Fariba Adelkhah, an anthropologist and senior research fellow at the Sciences Po institute in Paris, was detained three weeks ago on spying charges.
Iranian government spokesman Ali Rabiei said he had heard about the arrest but did not know who carried it out, which is how Iranian spokesmen usually refer to operations by the intelligence unit of the Islamic Revolutionary Guard Corps (IRGC). Iran has denied French diplomats access to Adelkhah, prompting anger in Paris on Monday.
“France calls on the Iranian authorities to bring to light Mrs. Adelkhah’s situation and reiterates its requests, in particular the authorization of consular access without delay,” Foreign Ministry spokeswoman Agnes von der Muhll said.
“No satisfactory response has been given to these requests. France calls on the Iranian authorities to bring to light Mrs Adelkhah’s situation and reiterates its requests, in particular the authorisation of consular access without delay,” she added.

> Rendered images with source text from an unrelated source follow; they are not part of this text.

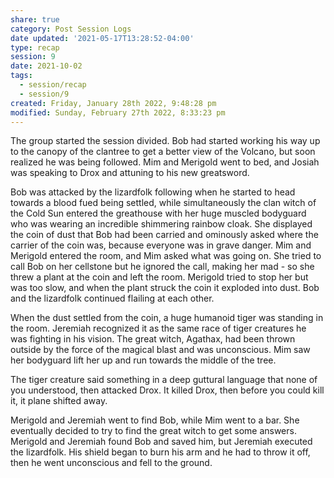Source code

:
```yaml
---
share: true
category: Post Session Logs
date updated: '2021-05-17T13:28:52-04:00'
type: recap
session: 9
date: 2021-10-02
tags:
  - session/recap
  - session/9
created: Friday, January 28th 2022, 9:48:28 pm
modified: Sunday, February 27th 2022, 8:33:23 pm
---
```


The group started the session divided. Bob had started working his way up to the canopy of the clantree to get a better view of the Volcano, but soon realized he was being followed. Mim and Merigold went to bed, and Josiah was speaking to Drox and attuning to his new greatsword.

Bob was attacked by the lizardfolk following when he started to head towards a blood fued being settled, while simultaneously the clan witch of the Cold Sun entered the greathouse with her huge muscled bodyguard who was wearing an incredible shimmering rainbow cloak. She displayed the coin of dust that Bob had been carried and ominously asked where the carrier of the coin was, because everyone was in grave danger. Mim and Merigold entered the room, and Mim asked what was going on. She tried to call Bob on her cellstone but he ignored the call, making her mad - so she threw a plant at the coin and left the room. Merigold tried to stop her but was too slow, and when the plant struck the coin it exploded into dust. Bob and the lizardfolk continued flailing at each other.

When the dust settled from the coin, a huge humanoid tiger was standing in the room. Jeremiah recognized it as the same race of tiger creatures he was fighting in his vision. The great witch, Agathax, had been thrown outside by the force of the magical blast and was unconscious. Mim saw her bodyguard lift her up and run towards the middle of the tree.

The tiger creature said something in a deep guttural language that none of you understood, then attacked Drox. It killed Drox, then before you could kill it, it plane shifted away.

Merigold and Jeremiah went to find Bob, while Mim went to a bar. She eventually decided to try to find the great witch to get some answers. Merigold and Jeremiah found Bob and saved him, but Jeremiah executed the lizardfolk. His shield began to burn his arm and he had to throw it off, then he went unconscious and fell to the ground.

“For Tehran, holding hostages is a political and ideological exercise, and a form of leverage against other countries” Dr. Majid Rafizadeh, Iranian-American Harvard scholar.
Adelkhah’s arrest comes as Tehran seeks leverage with France, the UK and Germany — the European signatories to the 2015 agreement, the Joint Comprehensive Plan of Action (JCPOA) — to mitigate the effects of crippling US economic sanctions reimposed since the US withdrew from the deal.
Iran has a track record of jailing dual nationals to use as bargaining chips. They include the Iranian-American Siamak Namazi, the British-Iranian Nazanin Zaghari-Ratcliffe, and the Swedish-Iranian Dr. Ahmad Reza Jalali.
“For Tehran, holding hostages is a political and ideological exercise, and a form of leverage against other countries,” the Iranian-American Harvard scholar Dr. Majid Rafizadeh told Arab News.
“This pattern has continued for almost four decades. Iran’s hostage-taking is systematic, and a core pillar of its rogue foreign policy. Tehran holds foreign hostages as pawns to extract economic concessions and obtain geopolitical and financial gains.”
Sciences Po, the elite school where Abdelkhah works, confirmed her arrest but refused to comment.
Iran’s state-run IRNA news agency quoted government spokesman Ali Rabiei on Sunday acknowledging a dual national had been arrested, without elaborating.
Adelkhah is best known for her book “Being Modern in Iran,” about changes in Iran after the 1979 Islamic Revolution.